In the near future, insurance rates in California are expected to spike — but not necessarily because of the fires. The California Department of Insurance had to pass regulations to increase access to insurance.

Insurance companies have wanted to base their rates on forward-looking models of climate risk in the state for a long time, and new regulations allow that, without needing to cite historical data. In return, the companies promised to write more policies in high-wildfire-risk areas, and to take any firemitigation efforts into account in lowering their rates.

“Insurers gave up some of their rights in order to make them more comfortable doing business with people with insurance policies,” said Amy Bach, executive director of United Policyholders.

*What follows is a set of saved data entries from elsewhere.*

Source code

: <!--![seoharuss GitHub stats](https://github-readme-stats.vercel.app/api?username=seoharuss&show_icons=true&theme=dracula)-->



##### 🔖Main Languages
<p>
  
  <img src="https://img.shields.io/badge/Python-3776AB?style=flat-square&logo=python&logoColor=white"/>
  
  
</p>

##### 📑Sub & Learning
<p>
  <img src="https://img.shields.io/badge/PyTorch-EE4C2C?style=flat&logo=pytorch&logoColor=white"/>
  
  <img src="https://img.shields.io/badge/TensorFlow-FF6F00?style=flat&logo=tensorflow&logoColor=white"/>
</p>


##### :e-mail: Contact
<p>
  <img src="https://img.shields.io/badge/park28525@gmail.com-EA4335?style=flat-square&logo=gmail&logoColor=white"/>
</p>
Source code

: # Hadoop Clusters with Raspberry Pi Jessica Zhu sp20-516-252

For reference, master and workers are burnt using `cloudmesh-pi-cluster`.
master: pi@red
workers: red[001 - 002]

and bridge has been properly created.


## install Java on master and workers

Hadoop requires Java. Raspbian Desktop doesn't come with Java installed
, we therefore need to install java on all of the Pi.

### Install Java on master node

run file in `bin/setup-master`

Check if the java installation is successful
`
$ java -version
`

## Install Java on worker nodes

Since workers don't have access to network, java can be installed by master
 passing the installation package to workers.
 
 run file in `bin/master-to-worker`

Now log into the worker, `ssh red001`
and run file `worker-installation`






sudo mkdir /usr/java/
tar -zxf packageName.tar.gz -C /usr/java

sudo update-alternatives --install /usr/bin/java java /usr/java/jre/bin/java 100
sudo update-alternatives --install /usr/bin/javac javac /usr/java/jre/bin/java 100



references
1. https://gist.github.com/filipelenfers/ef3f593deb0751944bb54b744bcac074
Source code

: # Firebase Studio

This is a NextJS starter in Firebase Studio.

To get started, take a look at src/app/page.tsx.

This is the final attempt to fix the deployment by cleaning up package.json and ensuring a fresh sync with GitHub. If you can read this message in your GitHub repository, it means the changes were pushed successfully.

But if the past few years have demonstrated anything, it’s that traditional insurance models have had trouble accounting for the “known unknown” risks that climate change poses, the Environmental Defense Fund’s Kousky says, making it difficult to provide coverage affordably.

“I think the big question now, after what we’re seeing in the LA region, is, you know, how far can regulatory changes go in helping maintain insurability in this environment of really catastrophic wildfire risk?” she says.

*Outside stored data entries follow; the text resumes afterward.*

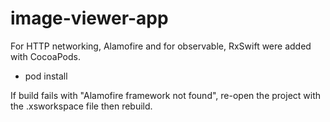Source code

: # image-viewer-app

For HTTP networking, Alamofire and for observable, RxSwift were added with CocoaPods.
- pod install

If build fails with "Alamofire framework not found", re-open the project with the .xsworkspace file then rebuild.
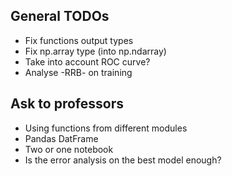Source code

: ## General TODOs
- Fix functions output types
- Fix np.array type (into np.ndarray)
- Take into account ROC curve?
- Analyse -RRB- on training

## Ask to professors
- Using functions from different modules
- Pandas DatFrame
- Two or one notebook
- Is the error analysis on the best model enough?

“It’s the one place where I feel lots of Americans are seeing the costs of climate hit their pocketbooks,” she says. “And it’s like a kitchen table economics problem now. And yet it’s directly related to what we’ve been doing with the climate. And I think it’s maybe one of the first places that lots of people are grappling with that.”

“These newer risk-modeling tools are definitely helping insurers come to terms with what wildfire risk looks like in California and how they’d want to price it in order to ensure that they are ready to pay when claims come in,” she says.

Climate Change is Upending the Insurance Cost of Homebuilding in the United States: Los Angeles Wildfires and Hurricanes Are Coming to an End

She says that increased costs of the construction materials and skilled labor needed to repair and rebuild homes are among other things that are going up. That’s the case across the country.

As the wildfires in Los Angeles tear through hillsides, raze neighborhoods and displace residents, it’s too early to know how vast the destruction will be when the last of the flames is put out. Initial estimates say that the costs will be huge. One leading climate scientist, Daniel Swain of the University of California, Los Angeles, told KQED that the fires could become some of the costliest in U.S. history; as of Monday afternoon, AccuWeather experts said that total losses could cost somewhere from $250 billion to $275 billion.

Experts and policymakers agree: Climate change is upending the way that homes are insured in the United States. What used to be “once-in-a-Generation” weather catastrophes occur more and more frequently across the country. And as insurance companies contend with the sum total of these disasters, those higher costs are passed on to policyholders.